How immigration remade the U.S. labor force

Immigration, Wages, and Corporate Interests

  • Many argue low-skilled immigration acts as a subsidy to corporations: it increases labor supply, weakens worker bargaining power, and suppresses wages at the bottom.
  • Others note consumers “buy cheap,” so firms that don’t cut labor costs lose to foreign competitors; the core enemy of poor workers is framed as domestic elites, not migrants.
  • Some see any extra labor as strengthening corporate power; others say the key question is whether migrants produce more value than they consume over their lifetimes.

High-Skilled Immigration, H‑1B, and Tech

  • One side claims H‑1B depresses tech salaries and dissuades citizens from training for these roles.
  • Counterpoints:
    • H‑1B numbers are relatively small; software wages remain among the highest.
    • Many major tech successes were founded or driven by immigrants; without them, the US tech sector might be weaker.
    • Globalization and remote/async work mean companies can now hire abroad directly, with or without immigration.
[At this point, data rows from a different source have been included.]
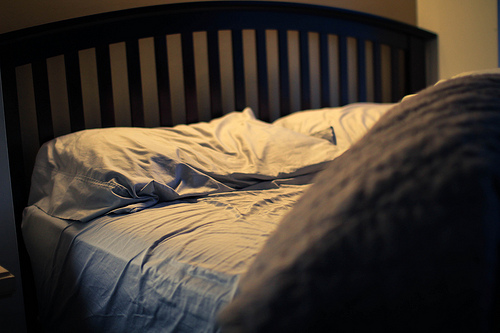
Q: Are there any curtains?
A: No, there are no curtains.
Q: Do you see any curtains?
A: No, there are no curtains.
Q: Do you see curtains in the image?
A: No, there are no curtains.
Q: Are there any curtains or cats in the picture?
A: No, there are no curtains or cats.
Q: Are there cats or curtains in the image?
A: No, there are no curtains or cats.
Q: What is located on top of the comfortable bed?
A: The comforter is on top of the bed.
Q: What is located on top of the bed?
A: The comforter is on top of the bed.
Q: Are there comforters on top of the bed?
A: Yes, there is a comforter on top of the bed.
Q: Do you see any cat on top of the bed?
A: No, there is a comforter on top of the bed.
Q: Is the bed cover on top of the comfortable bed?
A: Yes, the bed cover is on top of the bed.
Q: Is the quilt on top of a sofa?
A: No, the quilt is on top of the bed.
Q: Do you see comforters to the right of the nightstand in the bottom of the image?
A: Yes, there is a comforter to the right of the nightstand.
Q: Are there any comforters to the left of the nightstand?
A: No, the comforter is to the right of the nightstand.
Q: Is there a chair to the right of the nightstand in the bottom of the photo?
A: No, there is a comforter to the right of the nightstand.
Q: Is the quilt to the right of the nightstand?
A: Yes, the quilt is to the right of the nightstand.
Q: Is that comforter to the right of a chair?
A: No, the comforter is to the right of the nightstand.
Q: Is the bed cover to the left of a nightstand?
A: No, the bed cover is to the right of a nightstand.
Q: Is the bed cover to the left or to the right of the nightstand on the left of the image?
A: The bed cover is to the right of the nightstand.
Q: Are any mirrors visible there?
A: No, there are no mirrors.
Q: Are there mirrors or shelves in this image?
A: No, there are no mirrors or shelves.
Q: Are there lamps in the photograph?
A: No, there are no lamps.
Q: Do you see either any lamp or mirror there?
A: No, there are no lamps or mirrors.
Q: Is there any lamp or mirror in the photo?
A: No, there are no lamps or mirrors.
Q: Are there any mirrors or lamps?
A: No, there are no lamps or mirrors.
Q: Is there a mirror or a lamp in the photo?
A: No, there are no lamps or mirrors.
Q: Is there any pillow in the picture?
A: Yes, there is a pillow.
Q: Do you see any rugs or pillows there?
A: Yes, there is a pillow.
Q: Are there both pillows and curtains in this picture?
A: No, there is a pillow but no curtains.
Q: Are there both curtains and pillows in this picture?
A: No, there is a pillow but no curtains.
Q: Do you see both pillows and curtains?
A: No, there is a pillow but no curtains.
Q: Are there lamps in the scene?
A: No, there are no lamps.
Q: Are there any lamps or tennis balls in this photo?
A: No, there are no lamps or tennis balls.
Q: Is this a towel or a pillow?
A: This is a pillow.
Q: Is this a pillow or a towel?
A: This is a pillow.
Brain Drain and Source Countries

  • Several comments stress that attracting “best and brightest” harms poorer countries that funded their education (doctors in Nigeria, engineers in India, etc.).
  • One side focuses on loss of critical professionals (e.g., doctors) as the main problem.
  • Another argues what matters is financial compensation and remittances; if emigrants don’t send money or return, the source country effectively subsidizes richer nations.
  • “Brain drain” is explicitly named; there is disagreement over whether net effects on source countries are mainly economic, service-based, or both.

Housing, Quality of Life, and EU Comparisons

  • Some tie immigration and population growth to rising housing costs, stagnant wages, and declining living standards, especially in “original” EU countries.
  • Others call this exaggerated, pointing instead to:
    • Globalization (offshoring to China).
    • Environmental regulations and rising energy costs.
    • Structural housing supply constraints and speculation, even in low-immigration countries.

Population Growth and Finite Resources

  • One view: population growth is always sold as good for GDP and governments but bad for ordinary people via higher housing costs and wage pressure.
  • Another: Earth can support far more people with more science and technology.
  • A counterview prefers fewer people for environmental reasons and more nature; this triggers a contentious subthread about whether women inherently want many children.

Legal Status, “Illegals,” and Policy Proposals

  • Practical pathways discussed: mostly family-based green cards; employment-based is a minority. Many come legally and overstay visas.
  • Undocumented workers are seen as easily exploited, depressing wages and unable to assert rights due to deportation risk.
  • A proposal: give all workers full labor-law protection regardless of status and offer citizenship to undocumented workers who successfully sue abusive employers.
  • Critics worry this would create unlimited global labor competition and further empower corporations.

Low-Wage Work and “Jobs Americans Won’t Do”

  • Some claim Americans are unwilling to do hard, low-wage manual work; immigrants fill these roles (agriculture, roofing, hotels, lawn care).
  • Others argue wages are simply too low; if pay rose (or jobs were automated), locals would do them. Importing “desperate” labor is viewed by these commenters as ethically dubious.